憎き相手に助けられたことに怒りをむき出しに男を睨むとある事に気づく、どこか見覚えがあるような……。
「リリー、わかるか? 俺だよゼノだよ……」
涙ながらに自分をゼノだと言う男を見て、彼が成長したとしたらこんな男になるだろうなと思えるぐらいにその男はゼノの面影を持っていた。
しかし、ゼノはまだ子供、幾ら似ていると言っても、明らかに別人だとリリーは男の手を跳ね除ける。
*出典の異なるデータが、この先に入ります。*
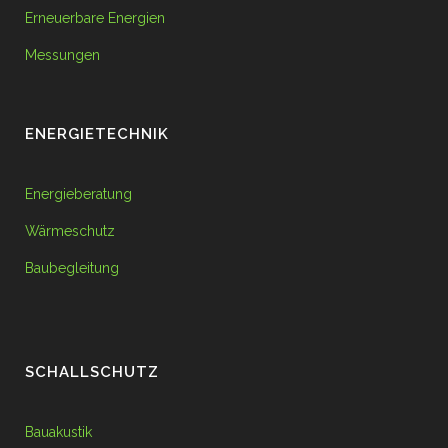
Erneuerbare Energien
Messungen
ENERGIETECHNIK
Energieberatung
Wärmeschutz
Baubegleitung
SCHALLSCHUTZ
Bauakustik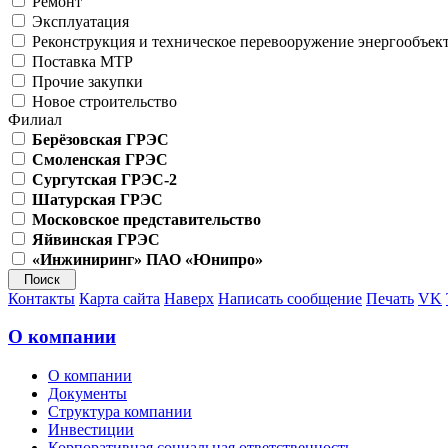
Ремонт
Эксплуатация
Реконструкция и техническое перевооружение энергообъек
Поставка МТР
Прочие закупки
Новое строительство
Филиал
Берёзовская ГРЭС
Смоленская ГРЭС
Сургутская ГРЭС-2
Шатурская ГРЭС
Московское представительство
Яйвинская ГРЭС
«Инжиниринг» ПАО «Юнипро»
Контакты
Карта сайта
Наверх
Написать сообщение
Печать
VK
О компании
О компании
Документы
Структура компании
Инвестиции
Корпоративная социальная ответственность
その衝撃でベットから落ちてしまうリリーは回りに10体以上のアンドロイドがいる事に気づく。
(やはりこいつがエデンでの出来事を起こしたのか!)
そう思うと怒りが抑えられないリリーはゼノと名乗る男に叫ぶ。
「お前がやったんだろう! 全部お前がっ!」
必死に叫ぶが、やがて声を出すのもつらくなりその場にうずくまってしまう。
そんなリリーを男はベットへ戻そうと抱き上げる。
「さわ……るな」
力なくつぶやくリリーを横目に布団を掛ける男は語り出す。
「リリー、よく聞いてくれあの時からもう十年も経っているんだ、俺はもう18才になるんだよ」
こいつは何を言っている?目の前の男は先ほどからリリーには理解しがたい事ばかり言い放つ。
リリーの怒りは収まらないが、彼女には男を睨みつけることしかできない。
「信じられないのはよくわかるよ、俺もこんな事現実に起きてほしくなかった」
悲しげに語る男はこの十年間で何があったのかをリリーに一つ一つ説明していく。
「まずはエデンでリリーが気を失ってからの事を話そうか」
そう言うと男はゆっくりとしかしはっきりとした口調で語り出していくのだった。